Kind of unrelated, what’s the argument for freeing him?

@CraigTalbert Pandering for votes from libertarians who believe drugs should flow freely and murder for hire should be decriminalized. Within the next week Trump will, with a straight face, address a crowd regarding the terrible Fentanyl epidemic. He'll blame the tragedy on Mexico and China and not once mention the room full of drug dealers that cheered him the week before when he promised to liberate their pirate king.

@becauseyoudo hi, extreme lefty here. He should be released because the “murder” charges were obviously made up by spooks who felt humiliated by getting the run-around by a kid for years, and nobody should be doomed for two hundred years for anything short of being Hannibal Lector. He’s a very successful drug dealer and should have been sentenced thusly.

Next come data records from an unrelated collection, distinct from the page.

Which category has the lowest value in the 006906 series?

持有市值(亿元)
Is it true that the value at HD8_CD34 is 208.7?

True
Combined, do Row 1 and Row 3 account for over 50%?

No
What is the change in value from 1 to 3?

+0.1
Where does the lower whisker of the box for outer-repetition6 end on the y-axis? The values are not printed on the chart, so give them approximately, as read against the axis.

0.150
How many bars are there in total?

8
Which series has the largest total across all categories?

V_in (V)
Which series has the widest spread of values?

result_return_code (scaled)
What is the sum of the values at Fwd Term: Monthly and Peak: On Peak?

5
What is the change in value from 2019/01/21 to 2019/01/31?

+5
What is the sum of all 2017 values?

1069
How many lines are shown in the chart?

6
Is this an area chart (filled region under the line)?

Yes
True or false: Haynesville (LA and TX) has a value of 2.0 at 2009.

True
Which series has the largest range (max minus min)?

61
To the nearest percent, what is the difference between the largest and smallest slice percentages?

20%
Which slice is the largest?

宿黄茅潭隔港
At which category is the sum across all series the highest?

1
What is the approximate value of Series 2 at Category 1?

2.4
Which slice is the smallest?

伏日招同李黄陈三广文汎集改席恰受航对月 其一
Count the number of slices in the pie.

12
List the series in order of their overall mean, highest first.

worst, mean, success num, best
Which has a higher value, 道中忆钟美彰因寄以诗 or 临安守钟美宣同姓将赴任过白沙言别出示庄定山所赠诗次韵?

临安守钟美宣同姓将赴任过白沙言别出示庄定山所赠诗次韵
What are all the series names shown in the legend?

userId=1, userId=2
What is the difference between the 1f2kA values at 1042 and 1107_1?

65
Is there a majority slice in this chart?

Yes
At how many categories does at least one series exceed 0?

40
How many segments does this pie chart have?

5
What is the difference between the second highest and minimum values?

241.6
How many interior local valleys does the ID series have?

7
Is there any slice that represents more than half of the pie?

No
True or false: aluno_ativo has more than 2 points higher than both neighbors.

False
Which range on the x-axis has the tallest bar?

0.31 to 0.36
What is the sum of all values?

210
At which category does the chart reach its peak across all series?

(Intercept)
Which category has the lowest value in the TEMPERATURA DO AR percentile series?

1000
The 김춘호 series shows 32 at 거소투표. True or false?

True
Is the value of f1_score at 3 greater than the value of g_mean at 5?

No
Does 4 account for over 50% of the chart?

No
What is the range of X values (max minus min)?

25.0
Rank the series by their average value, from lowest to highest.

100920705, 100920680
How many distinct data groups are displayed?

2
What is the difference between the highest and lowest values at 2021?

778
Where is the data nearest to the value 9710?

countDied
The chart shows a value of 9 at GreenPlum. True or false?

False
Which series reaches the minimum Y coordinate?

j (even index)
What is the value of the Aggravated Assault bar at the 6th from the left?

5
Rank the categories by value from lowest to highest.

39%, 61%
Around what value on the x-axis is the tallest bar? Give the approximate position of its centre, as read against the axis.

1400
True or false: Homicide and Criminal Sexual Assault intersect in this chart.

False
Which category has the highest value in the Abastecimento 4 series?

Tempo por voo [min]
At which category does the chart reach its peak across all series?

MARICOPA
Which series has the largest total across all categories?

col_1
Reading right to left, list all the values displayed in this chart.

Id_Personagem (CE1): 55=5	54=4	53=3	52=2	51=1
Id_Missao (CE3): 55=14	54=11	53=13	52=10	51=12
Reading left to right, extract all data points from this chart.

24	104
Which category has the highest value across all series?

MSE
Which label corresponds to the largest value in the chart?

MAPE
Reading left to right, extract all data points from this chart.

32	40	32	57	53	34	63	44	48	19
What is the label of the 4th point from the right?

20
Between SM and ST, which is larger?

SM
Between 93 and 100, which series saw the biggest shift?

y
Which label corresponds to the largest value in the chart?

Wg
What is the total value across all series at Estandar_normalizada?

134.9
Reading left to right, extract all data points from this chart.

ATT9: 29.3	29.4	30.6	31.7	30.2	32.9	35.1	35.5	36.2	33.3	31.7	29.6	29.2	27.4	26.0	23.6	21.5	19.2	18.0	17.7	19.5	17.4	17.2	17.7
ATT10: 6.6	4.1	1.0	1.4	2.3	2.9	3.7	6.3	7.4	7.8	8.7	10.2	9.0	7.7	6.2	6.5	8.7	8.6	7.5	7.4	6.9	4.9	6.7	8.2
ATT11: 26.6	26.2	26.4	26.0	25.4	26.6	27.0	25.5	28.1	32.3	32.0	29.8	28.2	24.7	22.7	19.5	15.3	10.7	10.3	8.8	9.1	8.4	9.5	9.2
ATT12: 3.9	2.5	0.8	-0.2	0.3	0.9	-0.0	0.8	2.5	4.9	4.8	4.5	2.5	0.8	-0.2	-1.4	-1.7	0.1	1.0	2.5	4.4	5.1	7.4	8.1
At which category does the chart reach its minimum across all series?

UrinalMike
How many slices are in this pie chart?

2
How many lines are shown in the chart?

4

@Eric_WVGG Did he ever actually sell any drugs or did he just facilitate the sale of drugs in the same way that he facilitated a murder for hire operation by setting up an anonymous black market for the exchange of goods and services. Calling him a drug dealer makes the point that he is also responsible for everything else that occurred on his platform.

If you're claiming that nobody, including Ulbricht, hired hitmen using the Silk Road that would be false since he paid for, at least, 5 murders using his service. If you're assuming that Net Neutrality laws of the time also apply to black market sites, I don't think they do. If your problem is with entrapment, legally, I don't think he has a leg to stand on (pun intended).

@becauseyoudo “entrapment” implies that he paid a fake person to run hits, I don’t believe that either. I think the evidence is fabricated.

And regardless, 200 years is an insane sentence. If the point of prison is rehabilitation, he won’t learn anything in 200 years that he wouldn’t in ten. If it’s punishment, then it should be punishment for harm done, which is no more than a drug dealer.

"he won’t learn anything in 200 years that he wouldn’t in ten."

@Eric_WVGG Justice systems are typically either punitive or reformative. The US goes back and forth on which is more "just" but typically favors a punitive system. A harsh sentence that is longer than a human lifespan suggests that judge and jury thought he was incapable of learning anything. This type of punitive sentencing is very common for drug cases. People have been sentenced to 90 year terms in the US for marijuana possession.

@becauseyoudo “Typically either” I know, that’s why I outlined both cases. Why are you explaining law to me? I’m just giving a non-libertarian argument for freeing him after a rational sentencing (which would include at least the possibility for parole).

This is just sadistic.

@Eric_WVGG I wasn't explaining law. I was trying to explain that the US justice system isn't designed to reform. It's a cultural thing, tied heavily to British and Irish cultures, both of which have very heavily punitive justice systems that favor satisfying the need for retribution from the families of the victims over reforming individuals to be productive members of society. Most other European justice systems tend to be structured in a way that favors reform.

I really don't know how I feel about Ross being pardoned. I doubt a shift towards a justice system that values reform over punishment had anything to do with the decision.